Systemically administered nanomedicines face two major hurdles before even considering their function in the brain; they typically must avoid uptake by peripheral macrophages in order to reach the CNS and also contend with the BBB, a highly selective barrier effected through the presence of tight junctions, degradative enzymes and selective transport proteins present where CNS microvessels interface with astrocytes [221]. With liposomes and hydrophobic carriers like PLGA, peripheral phagocyte evasion is most commonly achieved by polyethylene glycol (PEG) modification. PEG prolongs NP circulation by forming a hydrophilic layer around the NP and reducing opsonisation [220]. After overcoming peripheral uptake, most NP carriers, including PLGA, still cannot enter the CNS without the conjugation of ligands that exploit existing BBB transport mechanisms. Adsorptive-mediated transcytosis offers passage through the BBB by charge mediated binding of ligands to the negatively charged brain endothelial surface. PEG and also TAT, the HIV cell-penetrating peptide, have been used as ligands NP/MP targeted to macrophages within the CNS [222,223]. Receptor-mediated transcytosis offers a highly specific transport mechanism through the binding of conjugated ligands to specific receptors. With respect to CNS macrophage targeting, lactoferrin [222], transferrin receptor binding peptide [224], rabies virus glycoprotein [225], and mannose [197] are among those that have been explored.

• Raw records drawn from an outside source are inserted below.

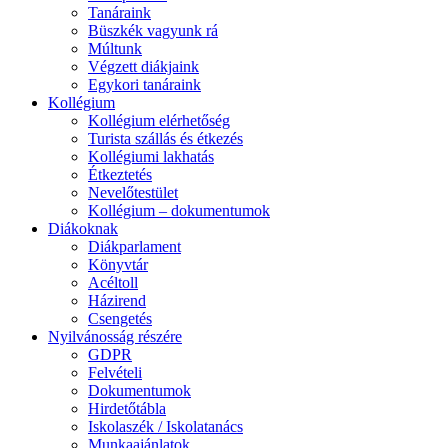
Tanáraink
Büszkék vagyunk rá
Múltunk
Végzett diákjaink
Egykori tanáraink
Kollégium
Kollégium elérhetőség
Turista szállás és étkezés
Kollégiumi lakhatás
Étkeztetés
Nevelőtestület
Kollégium – dokumentumok
Diákoknak
Diákparlament
Könyvtár
Acéltoll
Házirend
Csengetés
Nyilvánosság részére
GDPR
Felvételi
Dokumentumok
Hirdetőtábla
Iskolaszék / Iskolatanács
Munkaajánlatok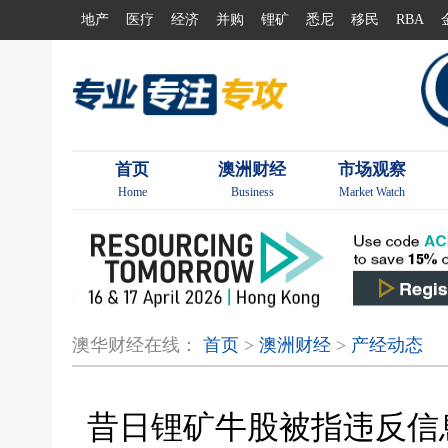
地产
医疗
经济
并购
锂矿
悉尼
移民
RBA
首页
澳洲财经
市场观察
Home
Business
Market Watch
澳华财经在线：
首页
>
澳洲财经
>
产经动态
昔日锂矿牛股被指违反信息披露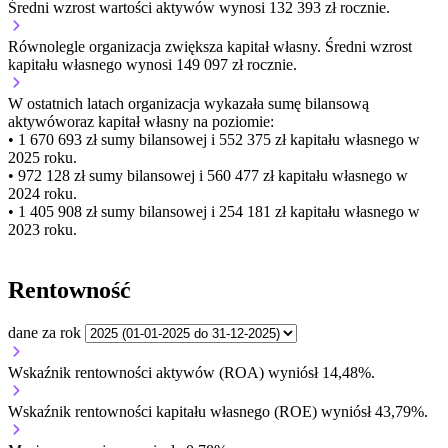
Średni wzrost wartości aktywów wynosi 132 393 zł rocznie.
Równolegle organizacja
zwiększa
kapitał własny.
Średni wzrost
kapitału własnego wynosi 149 097 zł rocznie.
W ostatnich latach organizacja wykazała sumę bilansową
aktywów
oraz kapitał własny
na poziomie:
• 1 670 693 zł
sumy bilansowej i 552 375 zł kapitału własnego
w
2025 roku.
• 972 128 zł
sumy bilansowej i 560 477 zł kapitału własnego
w
2024 roku.
• 1 405 908 zł
sumy bilansowej i 254 181 zł kapitału własnego
w
2023 roku.
Rentowność
dane za rok
Wskaźnik rentowności aktywów (ROA) wyniósł 14,48%.
Wskaźnik rentowności kapitału własnego (ROE) wyniósł 43,79%.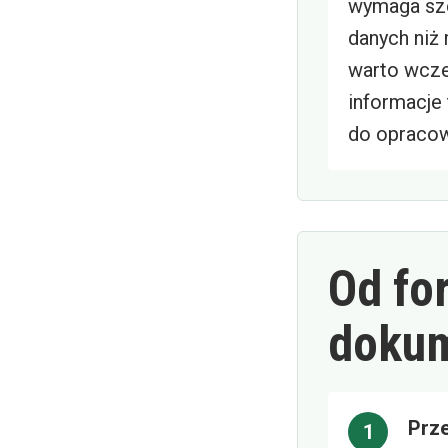
wymaga sz
danych niż 
warto wcze
informacje
do opracow
Od fo
doku
Prz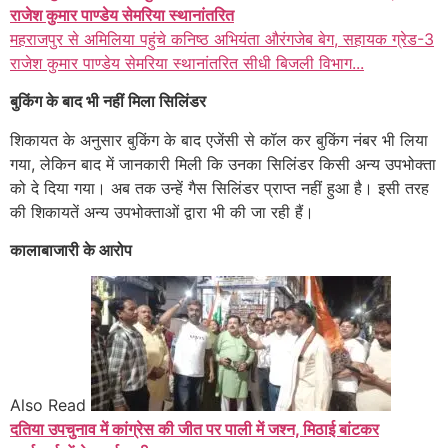
राजेश कुमार पाण्डेय सेमरिया स्थानांतरित
महराजपुर से अमिलिया पहुंचे कनिष्ठ अभियंता औरंगजेब बेग, सहायक ग्रेड-3
राजेश कुमार पाण्डेय सेमरिया स्थानांतरित सीधी बिजली विभाग...
बुकिंग के बाद भी नहीं मिला सिलिंडर
शिकायत के अनुसार बुकिंग के बाद एजेंसी से कॉल कर बुकिंग नंबर भी लिया
गया, लेकिन बाद में जानकारी मिली कि उनका सिलिंडर किसी अन्य उपभोक्ता
को दे दिया गया। अब तक उन्हें गैस सिलिंडर प्राप्त नहीं हुआ है। इसी तरह
की शिकायतें अन्य उपभोक्ताओं द्वारा भी की जा रही हैं।
कालाबाजारी के आरोप
Also Read
दतिया उपचुनाव में कांग्रेस की जीत पर पाली में जश्न, मिठाई बांटकर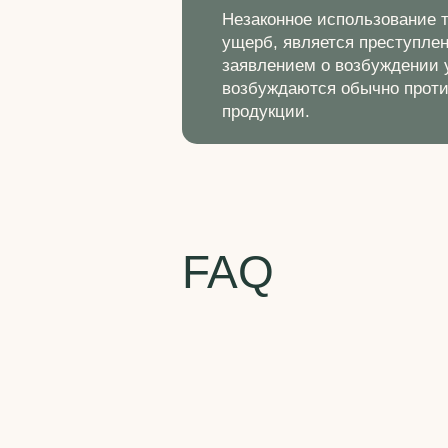
Незаконное использование 
ущерб, является преступле
заявлением о возбуждении у
возбуждаются обычно проти
продукции.
FAQ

Alternatively, localised CNS delivery can be achieved through the more recently investigated NTB route (fully reviewed in [226,227,228]), which notably bypasses the BBB. This may avoid the seeming contradiction in systemic delivery associated with trying to avoid phagocytosis in the periphery, while trying to target this property in CNS. NTB is not without challenges, however, and small administration volumes, restricted particle size and NP mucoadhesive properties must all be considered. Promisingly, respective targeting of microglia and macrophages by NTB administered NP/MPs has been demonstrated in both an LPS induced neuroinflammation model of Parkinson’s Disease and HIV infection [198,229]. Regarding MS and associated animal models, the NTB route is under investigation in terms of both naked [230,231] and NP encapsulated therapeutics for both existing and novel therapautics, as explored above [185,187,232], and could offer a novel avenue for MS centric therapeutics.
5. Concluding Remarks
In conclusion, peripherally derived macrophages play a dominant role in MS onset, progression and repair. The aforementioned studies suggest that modulating the polarisation status of macrophages with NP/MP-loaded drugs to enhance an M2-“switched” state could represent a valid and partially unexplored area of research. It is worth noting that future studies embarking in NP/MP administration in MS should seriously consider assessing the macrophage uptake and polarisation states as it is highly likely that this phenomenon contributes to overall efficacy in disease progression.
Funding
This research was funded by Science Foundation Ireland, grant number 16/FRL/3855, and The Irish Research Council, grant number GOIPD/2018/875.
Conflicts of Interest
The authors declare no conflict of interest.